**Passage**
We cannot map out this world when the world is a map obscured. Do you know why rainy days make you want to cry? Do you know why Friday night depresses you? Who is it in you that says you have to leave where you are? Where does this come from but an accusing spirit that wants to take the truth of the world’s sadness and make it the excuse you use to ignore the hope that is the solution of your acedia? Where do these moods go but to death if you do not remember the hope? And why does hope do anything? Hope does something, because we need a cure. We need a cure, because there is real sickness. The world has forgotten the Lord and you have replaced the Holy Spirt that fills your vessel with a fictional version of yourself. You speak to yourself. You do not speak to God.
I am mute; I do not open my mouth, for it is you who have done it. Remove your stroke from me. I am spent by the hostility of your hand. When you discipline a man with rebukes for sin, you consume like a moth what is dear to him; surely all mankind is a mere breath!
Thank God for making me mute. Thank God for turning my sin into punishment that leads to repentance. Thank God for consuming like a moth what is dear to me. I am spent by the hostility of your hand. Father in heaven, you are no accusing spirit, because accusing spirits offer no forgiveness. And they do not punish or rebuke. They torment. You will not leave me in torment, you will not keep me as a slave to the forces that make me sway and toss and turn on the ocean like a doubting man. Doubt does not come from reason, but from the feeling that you have removed yourself from us and will not return. Father, you are the God of clarity and you will shine a light in the dark places. The dark places are full of ambiguities and sins that have no contours. They cannot be confessed. You expose the deeds of darkness in my heart, so that what was intangible is made visible and by being visible, it can be removed.

**Extracted material**
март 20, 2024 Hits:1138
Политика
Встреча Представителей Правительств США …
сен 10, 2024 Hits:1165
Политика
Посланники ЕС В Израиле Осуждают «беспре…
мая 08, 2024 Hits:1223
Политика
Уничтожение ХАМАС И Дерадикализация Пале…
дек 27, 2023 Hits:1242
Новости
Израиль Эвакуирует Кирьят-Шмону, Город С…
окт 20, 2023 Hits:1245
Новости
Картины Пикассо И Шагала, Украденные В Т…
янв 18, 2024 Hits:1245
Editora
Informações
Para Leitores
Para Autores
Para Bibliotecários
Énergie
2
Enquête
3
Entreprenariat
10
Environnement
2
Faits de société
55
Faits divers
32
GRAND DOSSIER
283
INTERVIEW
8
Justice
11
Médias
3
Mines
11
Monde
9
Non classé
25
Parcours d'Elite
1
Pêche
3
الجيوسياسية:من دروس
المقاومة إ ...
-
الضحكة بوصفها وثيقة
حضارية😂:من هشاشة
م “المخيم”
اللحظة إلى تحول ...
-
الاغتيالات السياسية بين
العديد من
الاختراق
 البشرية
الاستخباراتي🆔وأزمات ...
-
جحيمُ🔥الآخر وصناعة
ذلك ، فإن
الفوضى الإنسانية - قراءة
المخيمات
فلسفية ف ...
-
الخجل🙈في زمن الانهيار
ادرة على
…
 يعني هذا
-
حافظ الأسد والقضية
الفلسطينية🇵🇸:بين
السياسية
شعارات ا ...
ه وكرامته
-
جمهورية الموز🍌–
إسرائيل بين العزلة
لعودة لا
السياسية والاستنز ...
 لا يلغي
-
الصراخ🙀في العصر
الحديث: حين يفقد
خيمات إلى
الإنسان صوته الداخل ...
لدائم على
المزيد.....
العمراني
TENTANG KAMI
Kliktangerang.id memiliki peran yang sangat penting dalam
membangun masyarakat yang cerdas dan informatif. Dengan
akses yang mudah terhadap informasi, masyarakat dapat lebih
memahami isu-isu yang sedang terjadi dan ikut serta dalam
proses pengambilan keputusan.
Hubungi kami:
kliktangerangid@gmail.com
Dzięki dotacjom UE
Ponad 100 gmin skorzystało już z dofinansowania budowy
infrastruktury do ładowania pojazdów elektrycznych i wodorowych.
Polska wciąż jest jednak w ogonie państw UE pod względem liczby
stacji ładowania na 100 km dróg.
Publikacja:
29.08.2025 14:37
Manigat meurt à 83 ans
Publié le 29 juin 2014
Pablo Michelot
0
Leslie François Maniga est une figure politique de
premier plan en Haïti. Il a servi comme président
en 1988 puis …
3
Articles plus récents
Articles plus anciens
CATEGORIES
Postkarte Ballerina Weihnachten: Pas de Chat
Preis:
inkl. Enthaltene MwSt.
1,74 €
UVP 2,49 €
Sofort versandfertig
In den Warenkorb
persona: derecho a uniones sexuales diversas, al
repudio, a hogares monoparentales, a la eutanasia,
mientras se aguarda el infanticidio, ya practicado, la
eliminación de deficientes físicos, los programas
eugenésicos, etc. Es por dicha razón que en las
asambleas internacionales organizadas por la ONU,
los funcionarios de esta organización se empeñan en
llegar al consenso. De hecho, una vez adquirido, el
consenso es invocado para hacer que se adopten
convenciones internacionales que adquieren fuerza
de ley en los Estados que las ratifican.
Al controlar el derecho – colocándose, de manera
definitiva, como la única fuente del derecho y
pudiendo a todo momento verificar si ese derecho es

**Activity 1**
Translate this sentence from the meditation on hope into Spanish: "Hope does something, because we need a cure."
**Activity 2**
Carry the prayer about doubt and darkness forward from its last sentence, keeping its voice.

**Exercise response 1**
La esperanza hace algo, porque necesitamos una cura.

**Exercise response 2**
Hear my prayer, O Lord, and give ear to my cry. Hold not your peace at my tears! For I am a sojourner with you, a guest, like all my fathers. Look away from me, that I may smile again, before I depart and am no more!
There is deep sadness in this world and we depart from it quickly. To say that all is vapor and smoke and breath, to say that our lives are short, this is the real beginning of your mercy. You are a merciful God. You will not let us live here forever. We are sojourners with you in this world. When we say that all is vapor, when we look at the deeds of goodness and the deeds of darkness and say, “This will all pass away,” we rejoice. We sit in the house of mourning, because all things are like death here. And you will tear away the sky like a blanket. You will put us to rest. Blessed be your name! Blessed be the God who holds us after we pass away, blessed be the God who chose to put his breath into vessels of smoke, so that when the smoke of our lives passes away, there is still this breath.
All passes away like smoke. Therefore what is evil will pass away like smoke. The great promise is that what is perishable will inherit the imperishable. The whole world has been thrown into the fire. You remove the dross through death. Only your Spirit in us will remain, because your Spirit cannot die.